**CHECK YOUR UNDERSTANDING**
a – Can you rewrite the paragraph of the re-engineering text beginning "BPR projects that are not in alignment" as a bulleted list that keeps its main facts?
b – Do these statements agree with the re-engineering text? (i) The business needs analysis helps the BPR team decide where to focus its improvement efforts. (ii) Hammer (1990) advises against using IT when challenging the assumptions in the work process. (iii) Alignment needs to be shown only from the perspective of financial performance. Answer yes or no for each, quoting the deciding words.
c – Extend the re-engineering text, picking up after its final sentence.

**SUPPLIED TEXT**
--- --- ---
This plan includes the following:
- identifying specific problem areas,
- solidifying particular goals, and
- defining business objectives.
The business needs analysis contributes tremendously to the re-engineering effort by helping the BPR team to prioritize and determine where it should focus its improvements efforts.

The business needs analysis also helps in relating the BPR project goals back to key business objectives and the overall strategic direction for the organization. This linkage should show the thread from the top to the bottom of the organization, so each person can easily connect the overall business direction with the re-engineering effort. This alignment must be demonstrated from the perspective of financial performance, customer service, associate value, and the vision for the organization. Developing a business vision and process objectives rely, on the one hand, on a clear understanding of organizational strengths, weaknesses, and market structure, and on the other, on awareness and knowledge about innovative activities undertaken by competitors and other organizations.

BPR projects that are not in alignment with the organization's strategic direction can be counterproductive. There is always a possibility that an organization may make significant investments in an area that is not a core competency for the company and later outsource this capability. Such re engineering initiatives are wasteful and steal resources from other strategic projects. Moreover, without strategic alignment, the organization's key stakeholders and sponsors may find themselves unable to provide the level of support the organization needs in terms of resources, especially if there are other more critical projects to the future of the business, and are more aligned with the strategic direction.

=== Adequate IT infrastructure ===
Researchers consider adequate IT infrastructure reassessment and composition as a vital factor in successful BPR implementation. Hammer (1990) prescribes the use of IT to challenge the assumptions inherent in the work process that have existed since long before the advent of modern computer and communications technology. Factors related to IT infrastructure have been increasingly considered by many researchers and practitioners as a vital component of successful BPR efforts.
--- --- ---
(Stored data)

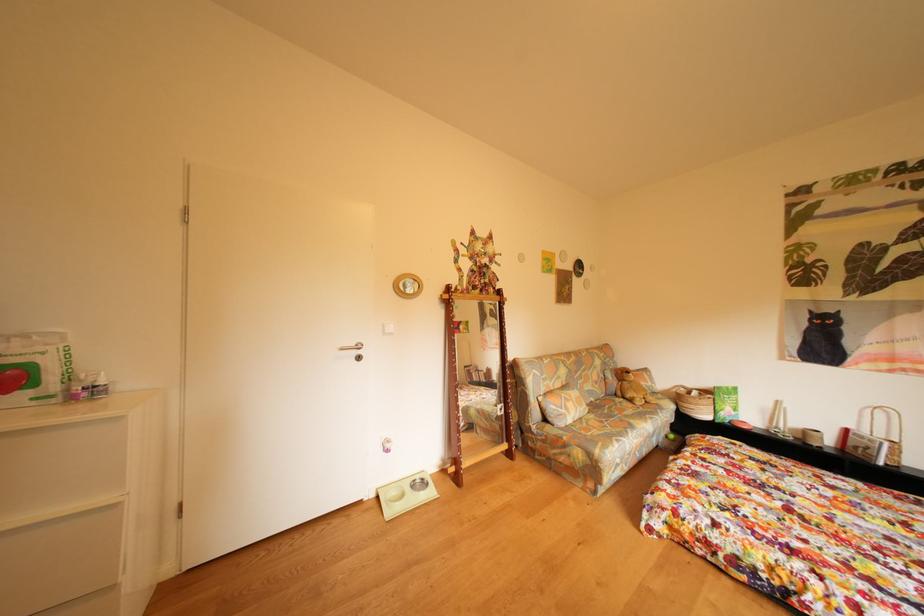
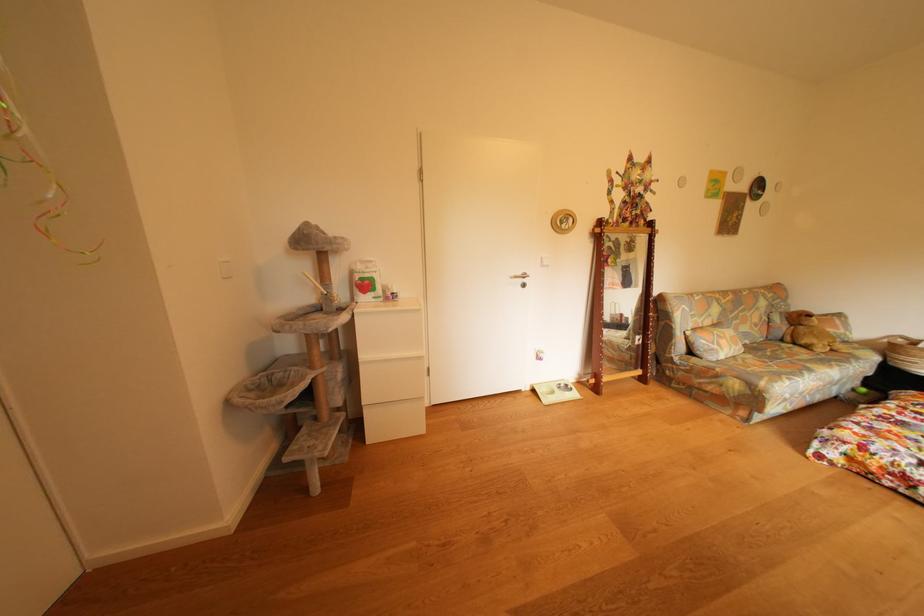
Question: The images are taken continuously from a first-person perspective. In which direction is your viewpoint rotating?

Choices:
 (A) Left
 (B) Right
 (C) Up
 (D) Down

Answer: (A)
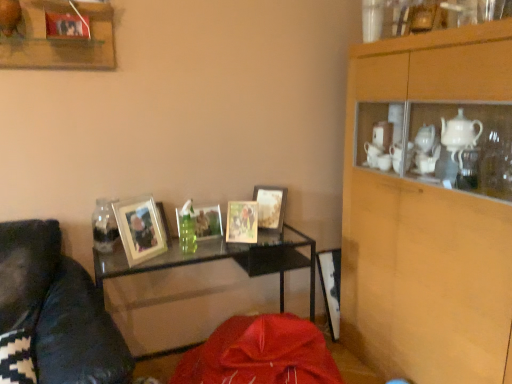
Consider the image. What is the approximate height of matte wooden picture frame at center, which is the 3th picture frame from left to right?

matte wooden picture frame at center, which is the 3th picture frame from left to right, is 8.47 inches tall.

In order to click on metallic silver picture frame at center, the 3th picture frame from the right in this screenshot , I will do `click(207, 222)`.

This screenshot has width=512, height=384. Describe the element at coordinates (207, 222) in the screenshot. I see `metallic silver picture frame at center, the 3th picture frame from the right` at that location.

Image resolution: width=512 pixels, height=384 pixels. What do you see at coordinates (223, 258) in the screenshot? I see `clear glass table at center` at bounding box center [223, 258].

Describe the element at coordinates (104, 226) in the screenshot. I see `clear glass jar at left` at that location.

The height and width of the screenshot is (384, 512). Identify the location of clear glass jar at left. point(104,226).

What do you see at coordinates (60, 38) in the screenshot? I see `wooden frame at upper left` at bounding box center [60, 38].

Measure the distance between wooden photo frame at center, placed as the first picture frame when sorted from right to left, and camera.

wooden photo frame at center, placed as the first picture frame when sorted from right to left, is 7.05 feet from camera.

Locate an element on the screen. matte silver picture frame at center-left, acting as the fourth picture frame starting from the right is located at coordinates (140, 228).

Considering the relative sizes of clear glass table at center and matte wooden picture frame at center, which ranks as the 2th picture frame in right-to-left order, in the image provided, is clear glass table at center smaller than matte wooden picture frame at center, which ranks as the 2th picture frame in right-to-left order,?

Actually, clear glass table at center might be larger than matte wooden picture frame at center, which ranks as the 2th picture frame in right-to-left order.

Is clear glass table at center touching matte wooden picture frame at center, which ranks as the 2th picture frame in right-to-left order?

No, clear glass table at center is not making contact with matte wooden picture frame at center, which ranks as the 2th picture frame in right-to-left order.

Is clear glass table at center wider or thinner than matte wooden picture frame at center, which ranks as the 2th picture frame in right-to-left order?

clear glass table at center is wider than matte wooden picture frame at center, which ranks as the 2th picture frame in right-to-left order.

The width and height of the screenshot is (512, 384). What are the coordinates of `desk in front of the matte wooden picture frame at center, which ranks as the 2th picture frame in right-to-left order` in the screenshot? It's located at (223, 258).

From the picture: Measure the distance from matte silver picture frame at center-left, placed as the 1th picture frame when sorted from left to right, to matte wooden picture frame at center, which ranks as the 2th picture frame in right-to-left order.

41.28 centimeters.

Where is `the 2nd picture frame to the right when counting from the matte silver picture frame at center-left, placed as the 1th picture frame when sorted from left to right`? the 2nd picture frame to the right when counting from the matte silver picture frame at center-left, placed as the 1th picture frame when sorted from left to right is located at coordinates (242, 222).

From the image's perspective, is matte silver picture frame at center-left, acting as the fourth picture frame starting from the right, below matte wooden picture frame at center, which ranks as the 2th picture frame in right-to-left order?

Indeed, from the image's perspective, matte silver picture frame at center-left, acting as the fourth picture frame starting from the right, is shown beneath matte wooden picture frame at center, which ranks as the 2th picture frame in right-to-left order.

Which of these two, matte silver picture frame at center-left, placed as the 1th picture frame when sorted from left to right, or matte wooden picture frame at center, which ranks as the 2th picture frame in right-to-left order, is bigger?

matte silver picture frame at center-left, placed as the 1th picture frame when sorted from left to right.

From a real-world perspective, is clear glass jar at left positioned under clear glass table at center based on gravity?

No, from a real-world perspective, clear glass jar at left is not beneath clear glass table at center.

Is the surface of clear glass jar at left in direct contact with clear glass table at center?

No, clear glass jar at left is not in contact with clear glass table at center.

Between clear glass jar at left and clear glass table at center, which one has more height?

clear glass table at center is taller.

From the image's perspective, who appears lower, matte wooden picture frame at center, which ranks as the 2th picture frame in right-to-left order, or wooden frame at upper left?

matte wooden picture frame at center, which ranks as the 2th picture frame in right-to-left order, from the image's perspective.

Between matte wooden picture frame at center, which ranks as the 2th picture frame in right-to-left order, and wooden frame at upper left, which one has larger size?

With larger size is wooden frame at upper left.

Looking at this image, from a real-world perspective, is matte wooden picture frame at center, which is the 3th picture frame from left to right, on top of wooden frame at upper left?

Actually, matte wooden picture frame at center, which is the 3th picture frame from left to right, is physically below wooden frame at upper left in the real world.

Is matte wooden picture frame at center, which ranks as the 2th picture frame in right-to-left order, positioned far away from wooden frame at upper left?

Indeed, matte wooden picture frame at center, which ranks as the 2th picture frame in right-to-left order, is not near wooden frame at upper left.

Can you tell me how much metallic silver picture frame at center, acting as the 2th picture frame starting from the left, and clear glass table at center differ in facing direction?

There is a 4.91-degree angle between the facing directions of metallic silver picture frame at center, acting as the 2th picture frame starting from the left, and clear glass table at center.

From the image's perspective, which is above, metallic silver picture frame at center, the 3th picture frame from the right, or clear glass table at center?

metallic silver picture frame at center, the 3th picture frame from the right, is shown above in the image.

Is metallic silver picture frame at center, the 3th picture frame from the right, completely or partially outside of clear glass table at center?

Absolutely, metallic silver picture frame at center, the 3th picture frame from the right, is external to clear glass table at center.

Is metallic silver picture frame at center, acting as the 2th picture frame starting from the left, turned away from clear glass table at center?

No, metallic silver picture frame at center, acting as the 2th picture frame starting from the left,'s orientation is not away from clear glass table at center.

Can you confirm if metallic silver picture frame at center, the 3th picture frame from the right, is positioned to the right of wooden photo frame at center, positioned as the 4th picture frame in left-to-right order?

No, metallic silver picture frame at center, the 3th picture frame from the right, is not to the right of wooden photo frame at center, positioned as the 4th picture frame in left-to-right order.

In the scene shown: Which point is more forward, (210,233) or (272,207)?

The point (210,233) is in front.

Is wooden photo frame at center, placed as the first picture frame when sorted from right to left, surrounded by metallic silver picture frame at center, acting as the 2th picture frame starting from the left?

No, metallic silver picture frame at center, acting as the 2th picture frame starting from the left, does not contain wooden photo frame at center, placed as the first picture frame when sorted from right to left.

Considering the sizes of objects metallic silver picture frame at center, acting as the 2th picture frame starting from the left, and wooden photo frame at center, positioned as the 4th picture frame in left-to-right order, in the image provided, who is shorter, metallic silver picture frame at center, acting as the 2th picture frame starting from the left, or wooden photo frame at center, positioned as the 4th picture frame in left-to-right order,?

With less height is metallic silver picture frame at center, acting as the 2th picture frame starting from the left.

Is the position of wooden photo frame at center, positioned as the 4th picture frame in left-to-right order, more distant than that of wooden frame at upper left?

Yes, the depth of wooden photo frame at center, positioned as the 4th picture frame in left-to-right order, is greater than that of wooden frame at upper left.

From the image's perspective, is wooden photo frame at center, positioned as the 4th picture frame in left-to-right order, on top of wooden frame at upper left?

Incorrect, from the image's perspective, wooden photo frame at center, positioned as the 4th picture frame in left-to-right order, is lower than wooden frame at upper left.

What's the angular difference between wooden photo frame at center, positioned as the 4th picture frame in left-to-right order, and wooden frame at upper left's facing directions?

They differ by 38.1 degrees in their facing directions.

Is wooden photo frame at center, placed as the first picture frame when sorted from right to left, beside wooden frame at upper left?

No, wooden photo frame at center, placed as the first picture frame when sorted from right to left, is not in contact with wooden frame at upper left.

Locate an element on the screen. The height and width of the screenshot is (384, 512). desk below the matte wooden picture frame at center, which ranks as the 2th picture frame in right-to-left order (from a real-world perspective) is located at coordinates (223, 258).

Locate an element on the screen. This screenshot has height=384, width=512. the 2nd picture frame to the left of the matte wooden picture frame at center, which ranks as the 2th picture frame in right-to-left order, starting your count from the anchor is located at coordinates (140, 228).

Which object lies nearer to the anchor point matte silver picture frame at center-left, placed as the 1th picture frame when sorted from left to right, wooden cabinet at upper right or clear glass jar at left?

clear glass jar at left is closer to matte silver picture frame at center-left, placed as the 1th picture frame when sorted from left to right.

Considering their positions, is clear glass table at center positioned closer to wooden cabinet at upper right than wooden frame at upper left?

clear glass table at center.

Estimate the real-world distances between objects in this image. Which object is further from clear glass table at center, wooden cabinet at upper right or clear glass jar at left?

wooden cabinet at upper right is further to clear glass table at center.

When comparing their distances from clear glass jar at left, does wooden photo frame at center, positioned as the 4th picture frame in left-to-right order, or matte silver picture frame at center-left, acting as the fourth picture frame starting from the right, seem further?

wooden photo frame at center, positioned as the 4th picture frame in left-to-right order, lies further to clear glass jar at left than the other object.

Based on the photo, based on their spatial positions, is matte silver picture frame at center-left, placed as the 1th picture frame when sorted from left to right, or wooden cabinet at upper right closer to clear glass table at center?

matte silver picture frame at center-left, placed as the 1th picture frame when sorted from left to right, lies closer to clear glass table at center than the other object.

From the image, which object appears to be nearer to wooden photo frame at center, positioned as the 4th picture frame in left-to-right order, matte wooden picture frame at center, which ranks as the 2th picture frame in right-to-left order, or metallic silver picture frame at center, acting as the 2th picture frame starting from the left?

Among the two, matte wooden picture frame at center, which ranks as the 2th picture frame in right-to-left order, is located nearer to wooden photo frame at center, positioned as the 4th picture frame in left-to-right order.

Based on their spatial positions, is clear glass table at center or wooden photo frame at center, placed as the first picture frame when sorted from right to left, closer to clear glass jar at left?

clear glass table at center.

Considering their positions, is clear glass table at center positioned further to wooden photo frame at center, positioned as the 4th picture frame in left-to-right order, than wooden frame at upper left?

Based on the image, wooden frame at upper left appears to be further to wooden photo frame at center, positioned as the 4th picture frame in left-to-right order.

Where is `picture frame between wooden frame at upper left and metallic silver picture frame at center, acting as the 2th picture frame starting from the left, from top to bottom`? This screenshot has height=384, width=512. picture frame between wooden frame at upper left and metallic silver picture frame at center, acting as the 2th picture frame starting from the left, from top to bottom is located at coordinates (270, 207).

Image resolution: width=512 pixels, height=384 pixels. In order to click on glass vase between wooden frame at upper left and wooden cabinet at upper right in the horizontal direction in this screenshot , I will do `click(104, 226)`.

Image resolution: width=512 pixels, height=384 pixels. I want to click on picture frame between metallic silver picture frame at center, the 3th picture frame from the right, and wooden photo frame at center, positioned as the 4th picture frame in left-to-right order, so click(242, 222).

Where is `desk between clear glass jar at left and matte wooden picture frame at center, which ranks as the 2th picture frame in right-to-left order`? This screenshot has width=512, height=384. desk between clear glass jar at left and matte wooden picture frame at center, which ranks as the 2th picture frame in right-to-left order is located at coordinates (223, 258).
--- --- ---
**TASK-BY-TASK RESULTS**
a –
- BPR projects that are not aligned with the organization's strategic direction can be counterproductive.
- An organization may invest heavily in an area that is not a core competency and later outsource that capability.
- Such initiatives are wasteful and take resources from other strategic projects.
- Without strategic alignment, key stakeholders and sponsors may be unable to provide the resources the organization needs. This is especially likely when other projects are more critical to the business's future and more aligned with its strategic direction.

b –
(i) Yes: "helping the BPR team to prioritize and determine where it should focus its improvements efforts"
(ii) No: "Hammer (1990) prescribes the use of IT to challenge the assumptions inherent in the work process"
(iii) No: "from the perspective of financial performance, customer service, associate value, and the vision for the organization"

c –
- Effective alignment of IT infrastructure and BPR strategy,
- Building an effective IT infrastructure,
- adequate IT infrastructure investment decision,
- adequate measurement of IT infrastructure effectiveness,
- proper information systems (IS) integration,
- effective re engineering of legacy IS,
- increasing IT function competency, and
- effective use of software tools is the most important factor that contributes to the success of BPR projects.

These are vital factors that contribute to building an effective IT infrastructure for business processes. BPR must be accompanied by strategic planning which addresses leveraging IT as a competitive tool. An IT infrastructure is made up of physical assets, intellectual assets, shared services, and their linkages. The way in which the IT infrastructure components are composed and their linkages determine the extent to which information resources can be delivered. An effective IT infrastructure composition process follows a top-down approach, beginning with business strategy and IS strategy and passing through designs of data, systems, and computer architecture.

Linkages between the IT infrastructure components, as well as descriptions of their contexts of interaction, are important for ensuring integrity and consistency among the IT infrastructure components. Furthermore, IT standards have a major role in reconciling various infrastructure components to provide shared IT services that are of a certain degree of effectiveness to support business process applications, as well as to guide the process of acquiring, managing, and utilizing IT assets. The IT infrastructure shared services and the human IT infrastructure components, in terms of their responsibilities and their needed expertise, are both vital to the process of the IT infrastructure composition. IT strategic alignment is approached through the process of integration between business and IT strategies, as well as between IT and organizational infrastructures.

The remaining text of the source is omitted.